- [Your task]: Write out the entries again. Match each one exactly.

Collected data entries:
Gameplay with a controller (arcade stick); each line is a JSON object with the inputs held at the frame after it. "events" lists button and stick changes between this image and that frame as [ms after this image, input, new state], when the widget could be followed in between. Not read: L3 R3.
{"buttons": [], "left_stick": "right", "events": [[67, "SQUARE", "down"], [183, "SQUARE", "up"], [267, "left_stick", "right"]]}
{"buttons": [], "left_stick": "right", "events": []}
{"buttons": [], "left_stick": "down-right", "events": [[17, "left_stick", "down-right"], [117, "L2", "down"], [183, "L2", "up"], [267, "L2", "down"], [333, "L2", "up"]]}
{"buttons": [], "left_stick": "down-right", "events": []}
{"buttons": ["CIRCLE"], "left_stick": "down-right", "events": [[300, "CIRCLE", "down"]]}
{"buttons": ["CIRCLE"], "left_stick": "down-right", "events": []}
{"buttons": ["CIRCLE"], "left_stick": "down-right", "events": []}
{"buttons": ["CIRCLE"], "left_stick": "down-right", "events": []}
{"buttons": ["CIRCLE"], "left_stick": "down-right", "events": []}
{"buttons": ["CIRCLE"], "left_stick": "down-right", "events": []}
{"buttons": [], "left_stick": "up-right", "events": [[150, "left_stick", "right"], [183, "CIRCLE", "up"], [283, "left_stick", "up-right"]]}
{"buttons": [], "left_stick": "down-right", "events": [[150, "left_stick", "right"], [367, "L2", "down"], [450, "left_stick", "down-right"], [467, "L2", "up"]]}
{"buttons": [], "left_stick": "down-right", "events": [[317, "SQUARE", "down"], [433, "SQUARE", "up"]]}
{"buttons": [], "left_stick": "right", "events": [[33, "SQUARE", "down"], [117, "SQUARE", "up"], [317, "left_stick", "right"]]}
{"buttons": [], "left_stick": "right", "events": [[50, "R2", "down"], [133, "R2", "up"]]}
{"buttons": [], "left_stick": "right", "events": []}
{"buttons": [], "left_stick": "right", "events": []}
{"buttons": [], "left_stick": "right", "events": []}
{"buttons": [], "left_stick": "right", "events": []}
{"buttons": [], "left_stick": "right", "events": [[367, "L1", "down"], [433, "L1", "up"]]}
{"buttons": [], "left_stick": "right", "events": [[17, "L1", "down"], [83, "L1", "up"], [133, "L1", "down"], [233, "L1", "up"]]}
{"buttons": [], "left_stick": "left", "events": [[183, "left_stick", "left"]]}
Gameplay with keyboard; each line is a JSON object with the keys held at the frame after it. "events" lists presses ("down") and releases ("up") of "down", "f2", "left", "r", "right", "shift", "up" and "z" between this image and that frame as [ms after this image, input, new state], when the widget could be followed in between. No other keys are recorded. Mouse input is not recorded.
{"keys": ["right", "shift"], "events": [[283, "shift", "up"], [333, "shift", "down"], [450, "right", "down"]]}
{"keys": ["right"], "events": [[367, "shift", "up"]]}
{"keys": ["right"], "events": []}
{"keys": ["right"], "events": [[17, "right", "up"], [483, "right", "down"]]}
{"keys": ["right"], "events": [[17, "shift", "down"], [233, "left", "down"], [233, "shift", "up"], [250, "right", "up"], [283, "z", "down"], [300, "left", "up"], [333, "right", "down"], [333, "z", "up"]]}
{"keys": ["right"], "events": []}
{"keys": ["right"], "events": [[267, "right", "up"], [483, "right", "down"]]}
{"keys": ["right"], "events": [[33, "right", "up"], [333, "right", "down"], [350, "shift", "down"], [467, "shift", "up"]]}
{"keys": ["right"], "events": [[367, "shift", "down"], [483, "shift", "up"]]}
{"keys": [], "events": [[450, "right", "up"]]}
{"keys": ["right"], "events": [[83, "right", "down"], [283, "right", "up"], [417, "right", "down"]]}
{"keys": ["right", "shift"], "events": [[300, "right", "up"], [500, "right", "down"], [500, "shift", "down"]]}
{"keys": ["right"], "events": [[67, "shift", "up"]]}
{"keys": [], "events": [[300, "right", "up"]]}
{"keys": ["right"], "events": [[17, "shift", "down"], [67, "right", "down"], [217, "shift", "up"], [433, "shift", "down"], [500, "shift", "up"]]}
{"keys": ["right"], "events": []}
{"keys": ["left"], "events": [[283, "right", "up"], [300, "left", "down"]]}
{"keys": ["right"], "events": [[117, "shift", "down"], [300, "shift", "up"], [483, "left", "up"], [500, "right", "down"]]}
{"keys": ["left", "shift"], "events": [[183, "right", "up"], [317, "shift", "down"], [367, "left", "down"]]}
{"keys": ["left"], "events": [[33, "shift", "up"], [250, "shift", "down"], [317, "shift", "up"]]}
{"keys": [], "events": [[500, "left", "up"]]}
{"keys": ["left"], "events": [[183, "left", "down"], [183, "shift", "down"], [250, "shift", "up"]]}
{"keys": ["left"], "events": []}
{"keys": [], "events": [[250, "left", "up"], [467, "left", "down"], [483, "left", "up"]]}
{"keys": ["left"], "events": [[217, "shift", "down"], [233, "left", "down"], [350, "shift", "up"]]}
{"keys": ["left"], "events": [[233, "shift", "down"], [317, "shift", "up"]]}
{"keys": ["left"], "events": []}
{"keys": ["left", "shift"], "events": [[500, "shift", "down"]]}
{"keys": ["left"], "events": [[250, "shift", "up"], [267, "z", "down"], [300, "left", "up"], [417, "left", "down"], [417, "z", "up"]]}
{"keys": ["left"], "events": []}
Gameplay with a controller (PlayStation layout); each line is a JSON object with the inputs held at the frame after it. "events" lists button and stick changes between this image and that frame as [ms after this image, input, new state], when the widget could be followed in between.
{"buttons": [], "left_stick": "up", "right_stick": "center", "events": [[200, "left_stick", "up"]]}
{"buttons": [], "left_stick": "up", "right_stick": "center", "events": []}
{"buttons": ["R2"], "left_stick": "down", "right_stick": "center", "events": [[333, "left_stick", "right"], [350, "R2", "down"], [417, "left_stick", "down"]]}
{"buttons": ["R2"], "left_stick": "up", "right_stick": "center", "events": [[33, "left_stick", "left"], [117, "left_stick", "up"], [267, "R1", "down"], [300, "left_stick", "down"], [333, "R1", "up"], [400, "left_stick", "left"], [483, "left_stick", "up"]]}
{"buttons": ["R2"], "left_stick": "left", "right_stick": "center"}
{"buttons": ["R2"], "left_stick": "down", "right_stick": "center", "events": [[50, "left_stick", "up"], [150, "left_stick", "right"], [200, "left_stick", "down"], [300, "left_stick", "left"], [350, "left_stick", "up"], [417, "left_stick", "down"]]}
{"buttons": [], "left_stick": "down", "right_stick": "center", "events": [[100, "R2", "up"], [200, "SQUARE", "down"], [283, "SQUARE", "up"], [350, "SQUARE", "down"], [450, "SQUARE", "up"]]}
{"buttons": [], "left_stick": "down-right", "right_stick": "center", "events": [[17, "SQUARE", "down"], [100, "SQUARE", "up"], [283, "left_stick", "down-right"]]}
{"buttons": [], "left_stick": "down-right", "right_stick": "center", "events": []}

- [Response]:
Gameplay with a controller (arcade stick); each line is a JSON object with the inputs held at the frame after it. "events" lists button and stick changes between this image and that frame as [ms after this image, input, new state], when the widget could be followed in between. Not read: L3 R3.
{"buttons": [], "left_stick": "right", "events": [[67, "SQUARE", "down"], [183, "SQUARE", "up"], [267, "left_stick", "right"]]}
{"buttons": [], "left_stick": "right", "events": []}
{"buttons": [], "left_stick": "down-right", "events": [[17, "left_stick", "down-right"], [117, "L2", "down"], [183, "L2", "up"], [267, "L2", "down"], [333, "L2", "up"]]}
{"buttons": [], "left_stick": "down-right", "events": []}
{"buttons": ["CIRCLE"], "left_stick": "down-right", "events": [[300, "CIRCLE", "down"]]}
{"buttons": ["CIRCLE"], "left_stick": "down-right", "events": []}
{"buttons": ["CIRCLE"], "left_stick": "down-right", "events": []}
{"buttons": ["CIRCLE"], "left_stick": "down-right", "events": []}
{"buttons": ["CIRCLE"], "left_stick": "down-right", "events": []}
{"buttons": ["CIRCLE"], "left_stick": "down-right", "events": []}
{"buttons": [], "left_stick": "up-right", "events": [[150, "left_stick", "right"], [183, "CIRCLE", "up"], [283, "left_stick", "up-right"]]}
{"buttons": [], "left_stick": "down-right", "events": [[150, "left_stick", "right"], [367, "L2", "down"], [450, "left_stick", "down-right"], [467, "L2", "up"]]}
{"buttons": [], "left_stick": "down-right", "events": [[317, "SQUARE", "down"], [433, "SQUARE", "up"]]}
{"buttons": [], "left_stick": "right", "events": [[33, "SQUARE", "down"], [117, "SQUARE", "up"], [317, "left_stick", "right"]]}
{"buttons": [], "left_stick": "right", "events": [[50, "R2", "down"], [133, "R2", "up"]]}
{"buttons": [], "left_stick": "right", "events": []}
{"buttons": [], "left_stick": "right", "events": []}
{"buttons": [], "left_stick": "right", "events": []}
{"buttons": [], "left_stick": "right", "events": []}
{"buttons": [], "left_stick": "right", "events": [[367, "L1", "down"], [433, "L1", "up"]]}
{"buttons": [], "left_stick": "right", "events": [[17, "L1", "down"], [83, "L1", "up"], [133, "L1", "down"], [233, "L1", "up"]]}
{"buttons": [], "left_stick": "left", "events": [[183, "left_stick", "left"]]}
Gameplay with keyboard; each line is a JSON object with the keys held at the frame after it. "events" lists presses ("down") and releases ("up") of "down", "f2", "left", "r", "right", "shift", "up" and "z" between this image and that frame as [ms after this image, input, new state], when the widget could be followed in between. No other keys are recorded. Mouse input is not recorded.
{"keys": ["right", "shift"], "events": [[283, "shift", "up"], [333, "shift", "down"], [450, "right", "down"]]}
{"keys": ["right"], "events": [[367, "shift", "up"]]}
{"keys": ["right"], "events": []}
{"keys": ["right"], "events": [[17, "right", "up"], [483, "right", "down"]]}
{"keys": ["right"], "events": [[17, "shift", "down"], [233, "left", "down"], [233, "shift", "up"], [250, "right", "up"], [283, "z", "down"], [300, "left", "up"], [333, "right", "down"], [333, "z", "up"]]}
{"keys": ["right"], "events": []}
{"keys": ["right"], "events": [[267, "right", "up"], [483, "right", "down"]]}
{"keys": ["right"], "events": [[33, "right", "up"], [333, "right", "down"], [350, "shift", "down"], [467, "shift", "up"]]}
{"keys": ["right"], "events": [[367, "shift", "down"], [483, "shift", "up"]]}
{"keys": [], "events": [[450, "right", "up"]]}
{"keys": ["right"], "events": [[83, "right", "down"], [283, "right", "up"], [417, "right", "down"]]}
{"keys": ["right", "shift"], "events": [[300, "right", "up"], [500, "right", "down"], [500, "shift", "down"]]}
{"keys": ["right"], "events": [[67, "shift", "up"]]}
{"keys": [], "events": [[300, "right", "up"]]}
{"keys": ["right"], "events": [[17, "shift", "down"], [67, "right", "down"], [217, "shift", "up"], [433, "shift", "down"], [500, "shift", "up"]]}
{"keys": ["right"], "events": []}
{"keys": ["left"], "events": [[283, "right", "up"], [300, "left", "down"]]}
{"keys": ["right"], "events": [[117, "shift", "down"], [300, "shift", "up"], [483, "left", "up"], [500, "right", "down"]]}
{"keys": ["left", "shift"], "events": [[183, "right", "up"], [317, "shift", "down"], [367, "left", "down"]]}
{"keys": ["left"], "events": [[33, "shift", "up"], [250, "shift", "down"], [317, "shift", "up"]]}
{"keys": [], "events": [[500, "left", "up"]]}
{"keys": ["left"], "events": [[183, "left", "down"], [183, "shift", "down"], [250, "shift", "up"]]}
{"keys": ["left"], "events": []}
{"keys": [], "events": [[250, "left", "up"], [467, "left", "down"], [483, "left", "up"]]}
{"keys": ["left"], "events": [[217, "shift", "down"], [233, "left", "down"], [350, "shift", "up"]]}
{"keys": ["left"], "events": [[233, "shift", "down"], [317, "shift", "up"]]}
{"keys": ["left"], "events": []}
{"keys": ["left", "shift"], "events": [[500, "shift", "down"]]}
{"keys": ["left"], "events": [[250, "shift", "up"], [267, "z", "down"], [300, "left", "up"], [417, "left", "down"], [417, "z", "up"]]}
{"keys": ["left"], "events": []}
Gameplay with a controller (PlayStation layout); each line is a JSON object with the inputs held at the frame after it. "events" lists button and stick changes between this image and that frame as [ms after this image, input, new state], when the widget could be followed in between.
{"buttons": [], "left_stick": "up", "right_stick": "center", "events": [[200, "left_stick", "up"]]}
{"buttons": [], "left_stick": "up", "right_stick": "center", "events": []}
{"buttons": ["R2"], "left_stick": "down", "right_stick": "center", "events": [[333, "left_stick", "right"], [350, "R2", "down"], [417, "left_stick", "down"]]}
{"buttons": ["R2"], "left_stick": "up", "right_stick": "center", "events": [[33, "left_stick", "left"], [117, "left_stick", "up"], [267, "R1", "down"], [300, "left_stick", "down"], [333, "R1", "up"], [400, "left_stick", "left"], [483, "left_stick", "up"]]}
{"buttons": ["R2"], "left_stick": "left", "right_stick": "center"}
{"buttons": ["R2"], "left_stick": "down", "right_stick": "center", "events": [[50, "left_stick", "up"], [150, "left_stick", "right"], [200, "left_stick", "down"], [300, "left_stick", "left"], [350, "left_stick", "up"], [417, "left_stick", "down"]]}
{"buttons": [], "left_stick": "down", "right_stick": "center", "events": [[100, "R2", "up"], [200, "SQUARE", "down"], [283, "SQUARE", "up"], [350, "SQUARE", "down"], [450, "SQUARE", "up"]]}
{"buttons": [], "left_stick": "down-right", "right_stick": "center", "events": [[17, "SQUARE", "down"], [100, "SQUARE", "up"], [283, "left_stick", "down-right"]]}
{"buttons": [], "left_stick": "down-right", "right_stick": "center", "events": []}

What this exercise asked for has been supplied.